Adobe has abandoned its $20bn (£15.8bn) takeover of its smaller rival Figma, after European and UK regulators raised concerns that it would eliminate competition in the product design software market.
The Photoshop owner, which dominates the market with products including Illustrator and Acrobat Reader, said the two companies had come to a joint assessment that there was “no clear path” to regulatory approval.
Last month the UK’s Competition and Markets Authority (CMA) said the deal would threaten competition in the product design, image editing and illustration markets, while the EU’s equivalent body issued a statement raising the same concerns.
“There is no clear path to receive necessary regulatory approvals from the European Commission and the UK Competition and Markets Authority,” the companies said in the joint statement.
Adobe and Figma strongly disagree with the recent regulatory findings, but we believe it is in our respective best interests to move forward independently,” said Shantanu Narayen, Adobe’s chair and chief executive.
Adobe will pay Figma a $1.5bn termination fee after the collapse of the cash-and-stock deal for the cloud-based designer platform.
In a response to the CMA published on Monday, Adobe said any divestment would be “wholly disproportionate” and would “reduce investment and innovation and ultimately harm the parties’ customers” and did not offer any alternatives.
“Requiring a multibillion-dollar global divestment of Photoshop or Illustrator in order to address an uncertain and speculative theory of harm is wholly disproportionate,” the two companies said in their response. “This is also the case in requiring a divestment of the entirety of Figma Design.”
Margrethe Vestager, the European commissioner for competition, said, however, that the proposed acquisition would have “terminated all current and prevented all future competition between [Adobe and Figma]”.
She said: “Our in-depth investigation showed that this would lead to higher prices, reduced quality or less choice for customers.

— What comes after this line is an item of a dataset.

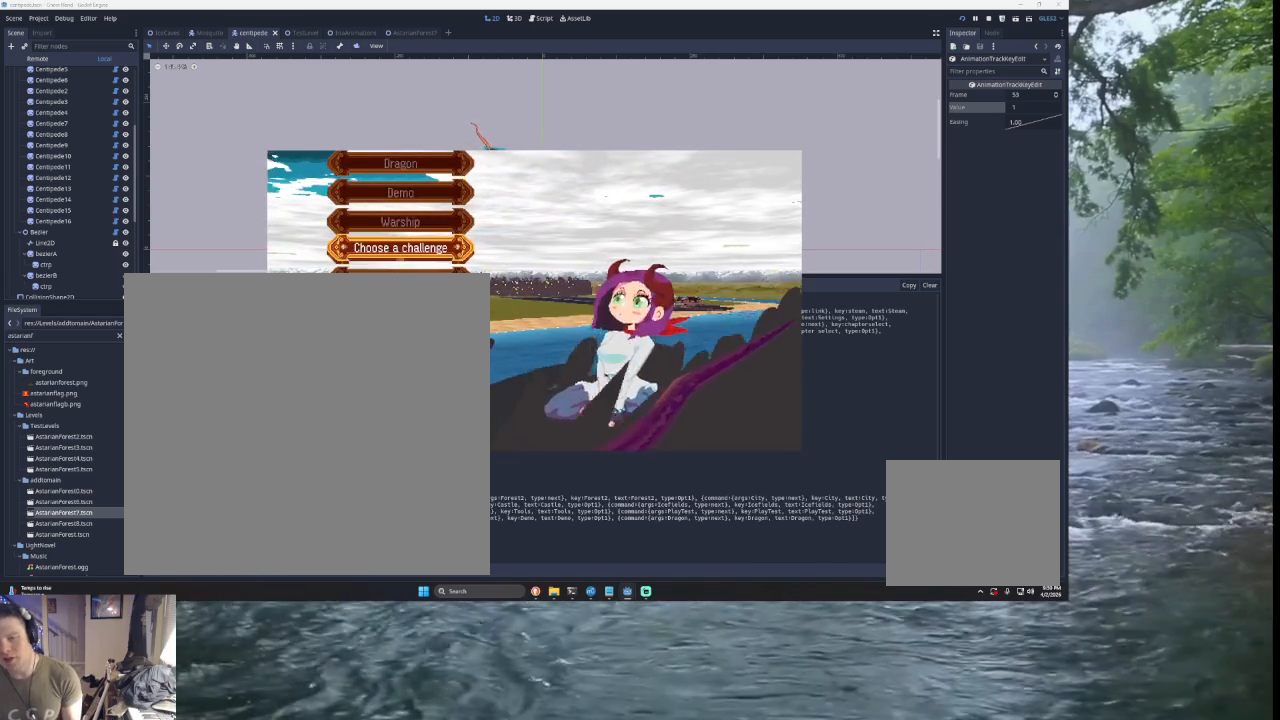
{"buttons": [], "left_stick": "center", "right_stick": "center", "events": [[133, "left_stick", "center"]]}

It is important in digital markets, as well as in more traditional industries, to not only look at current overlaps but to also protect future competition. This applies in particular to transactions by which large, established companies acquire successful disruptive innovators.”
The deal, which was announced in September last year, is the latest big tech takeover to draw intense scrutiny from regulators on both sides of the Atlantic.